## Work request A:
From the working paper listing below, set down everything from "Authors: George Korniotis;" down to "performs equally well.", copied word for word.
## Work request B:
Answer these questions using the working paper listing below:
(i) What is the CEPR ID of the working paper?
(ii) Which preferences are used in the model that performs equally well?
(iii) What does the framework include as a target moment?
## Work request C:
For each statement, say whether it agrees with the working paper listing below. Answer yes or no and quote the words that decide it.
(i) The GMM framework keeps the CRRA assumption.
(ii) The framework estimates consumption dynamics jointly with Euler equations.
(iii) Alternative consumption measures such as garbage fix the shortcomings of the canonical CRRA model.

## Selected extract:
——

Asset Pricing with and without Garbage: The Overlooked Triple-Hypothesis Problem

Working Paper: CEPR ID: DP16958

Authors: George Korniotis; Stefanos Delikouras

Abstract: Testing consumption-based asset pricing models is a triple hypothesis, which requires selecting the consumption data and examining the assumptions for investor preferences and consumption dynamics. We formalize the triple-hypothesis problem within a GMM framework that relaxes the CRRA assumption, jointly estimates consumption dynamics with Euler equations, and includes the risk-free rate variance as a target moment. We find that consumption measures proposed as alternatives to the BEA consumption (e.g., garbage) do not address the shortcomings of the canonical CRRA model with i.i.d. consumption growth. Instead, a model with BEA consumption, Epstein-Zin preferences, and non-i.i.d. consumption dynamics performs equally well.

——

## Data records:
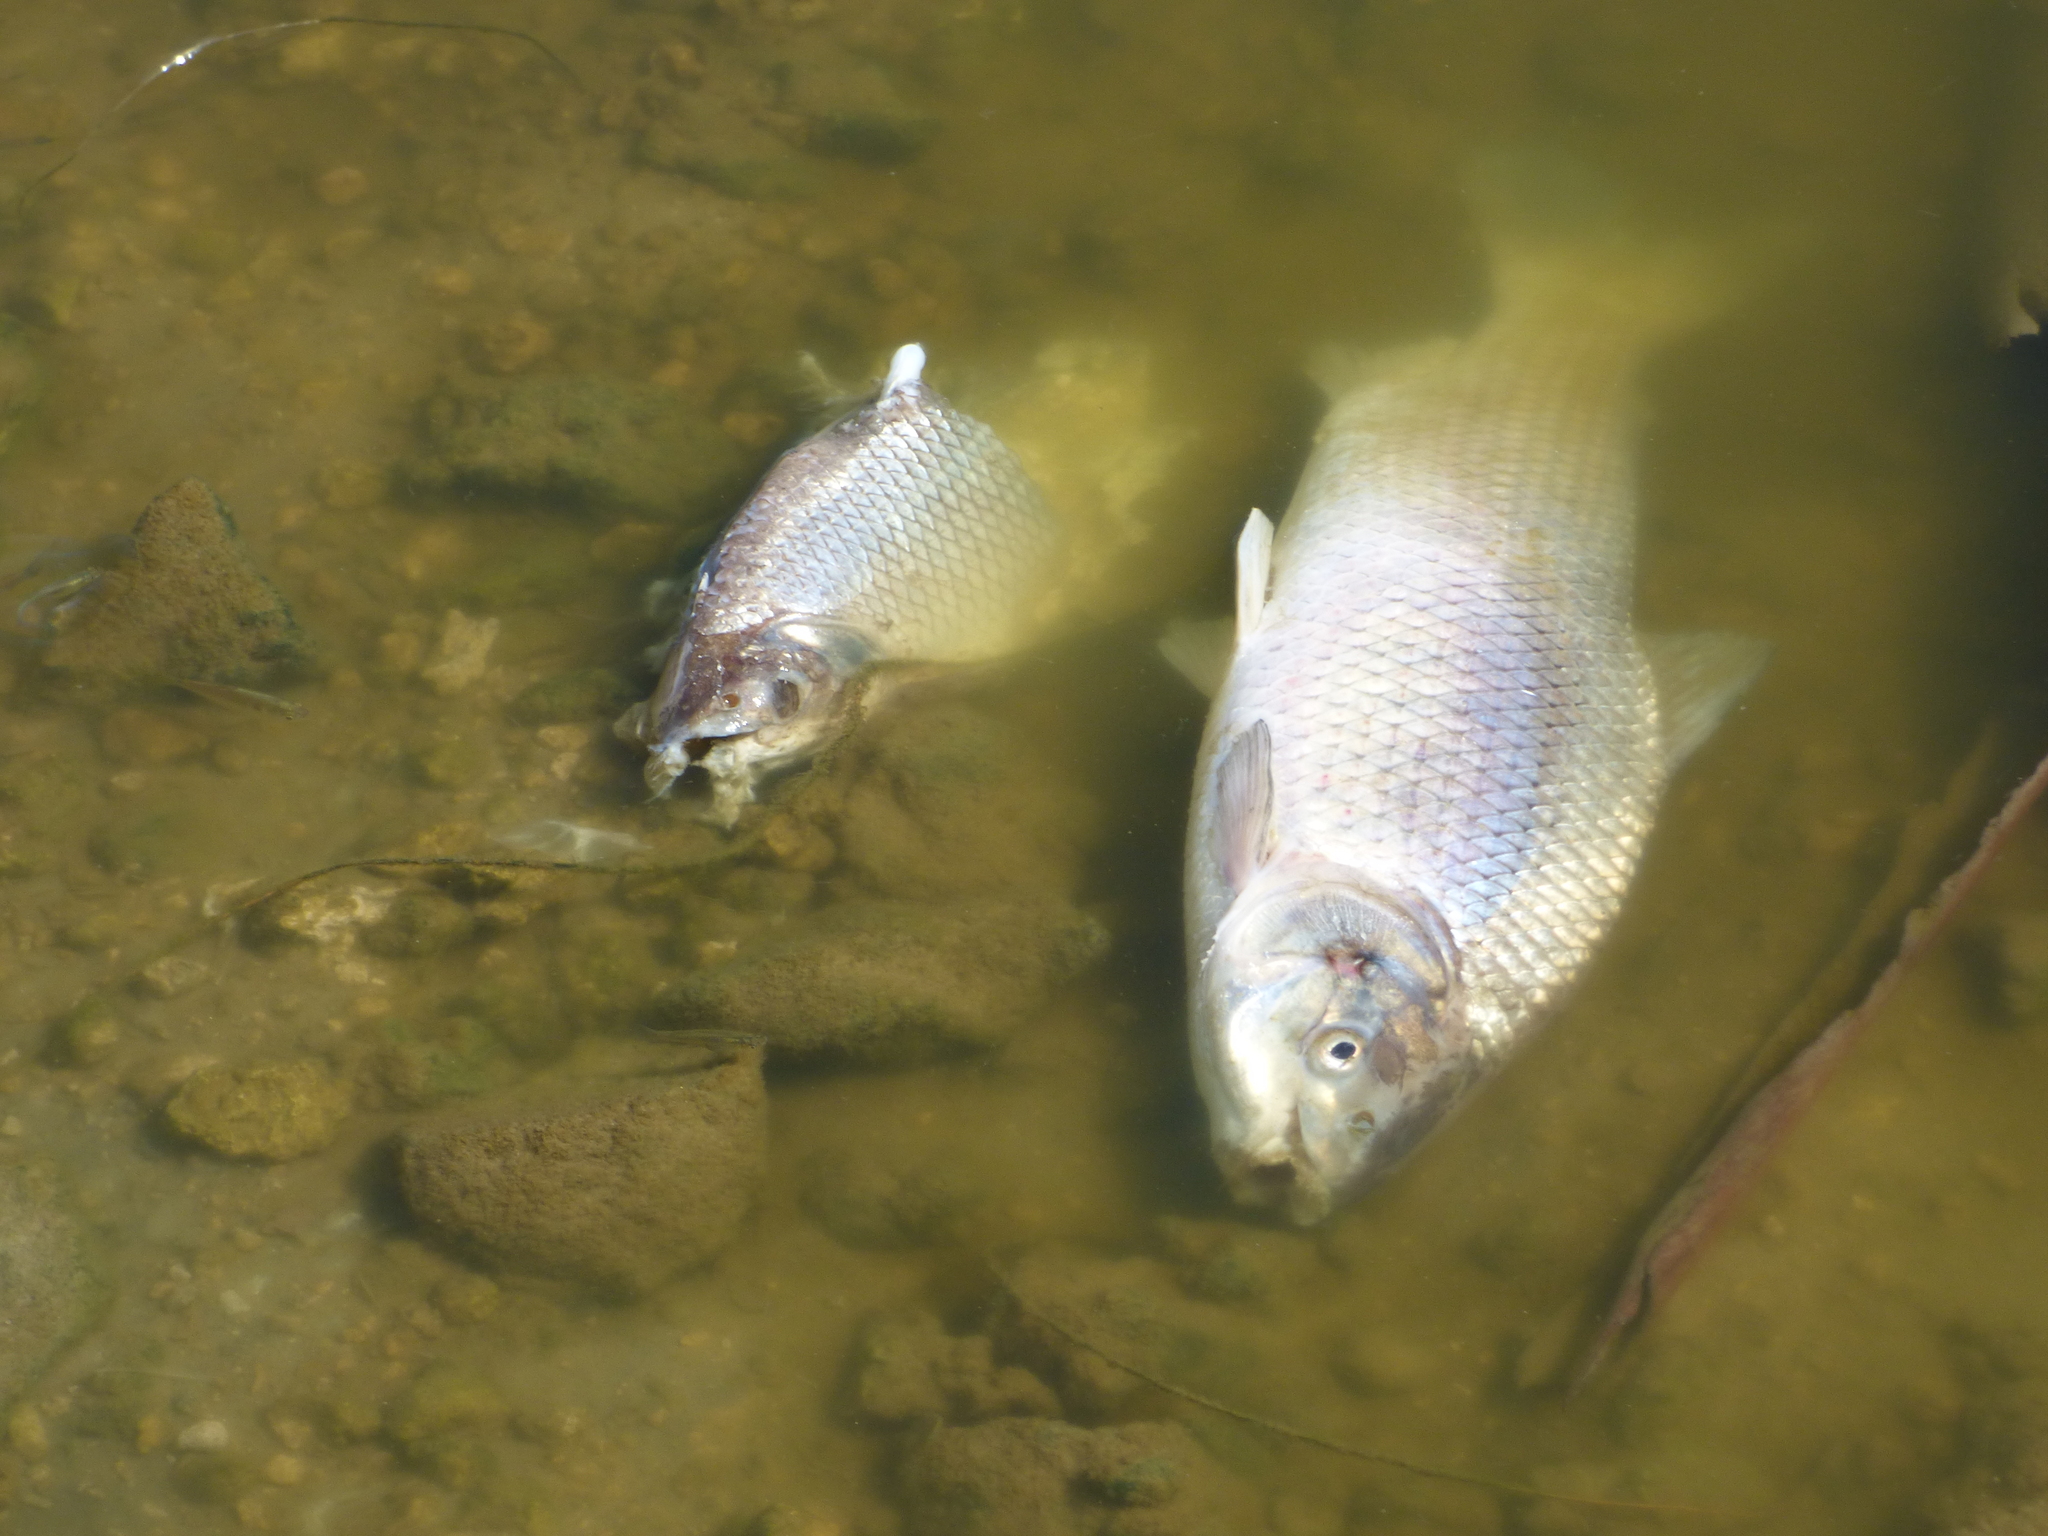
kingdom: Animalia
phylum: Chordata
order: Characiformes
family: Prochilodontidae
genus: Prochilodus
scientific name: Prochilodus lineatus
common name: Curimbata
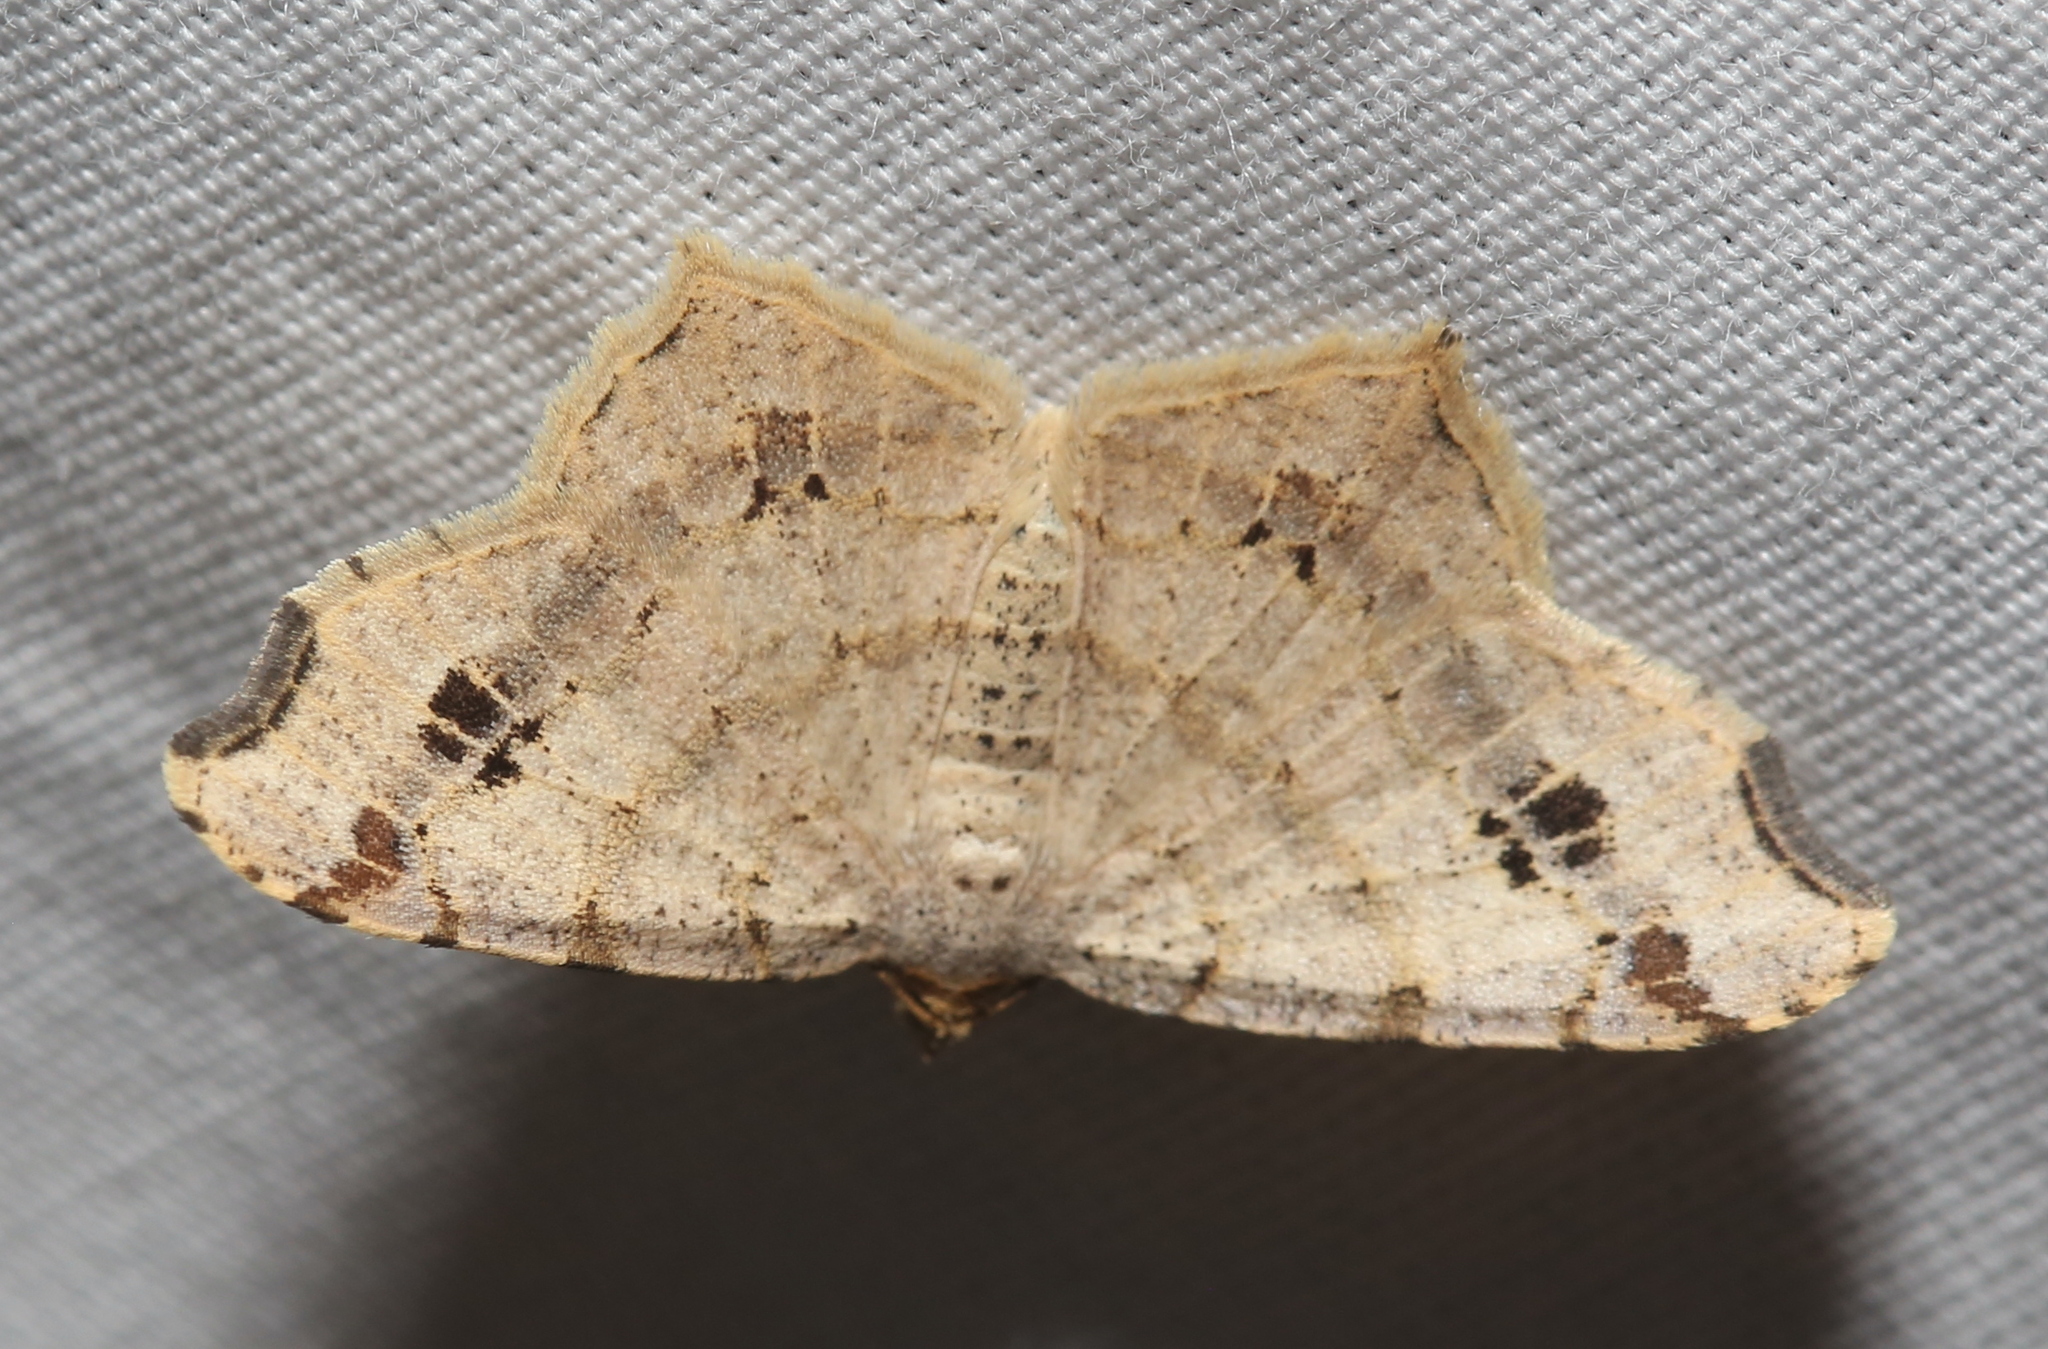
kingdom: Animalia
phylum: Arthropoda
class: Insecta
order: Lepidoptera
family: Geometridae
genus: Macaria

——

## Response box A:
Authors: George Korniotis; Stefanos Delikouras

Abstract: Testing consumption-based asset pricing models is a triple hypothesis, which requires selecting the consumption data and examining the assumptions for investor preferences and consumption dynamics. We formalize the triple-hypothesis problem within a GMM framework that relaxes the CRRA assumption, jointly estimates consumption dynamics with Euler equations, and includes the risk-free rate variance as a target moment. We find that consumption measures proposed as alternatives to the BEA consumption (e.g., garbage) do not address the shortcomings of the canonical CRRA model with i.i.d. consumption growth. Instead, a model with BEA consumption, Epstein-Zin preferences, and non-i.i.d. consumption dynamics performs equally well.

## Response box B:
(i) DP16958
(ii) Epstein-Zin preferences
(iii) The risk-free rate variance

## Response box C:
(i) No: "relaxes the CRRA assumption"
(ii) Yes: "jointly estimates consumption dynamics with Euler equations"
(iii) No: "do not address the shortcomings of the canonical CRRA model with i.i.d. consumption growth"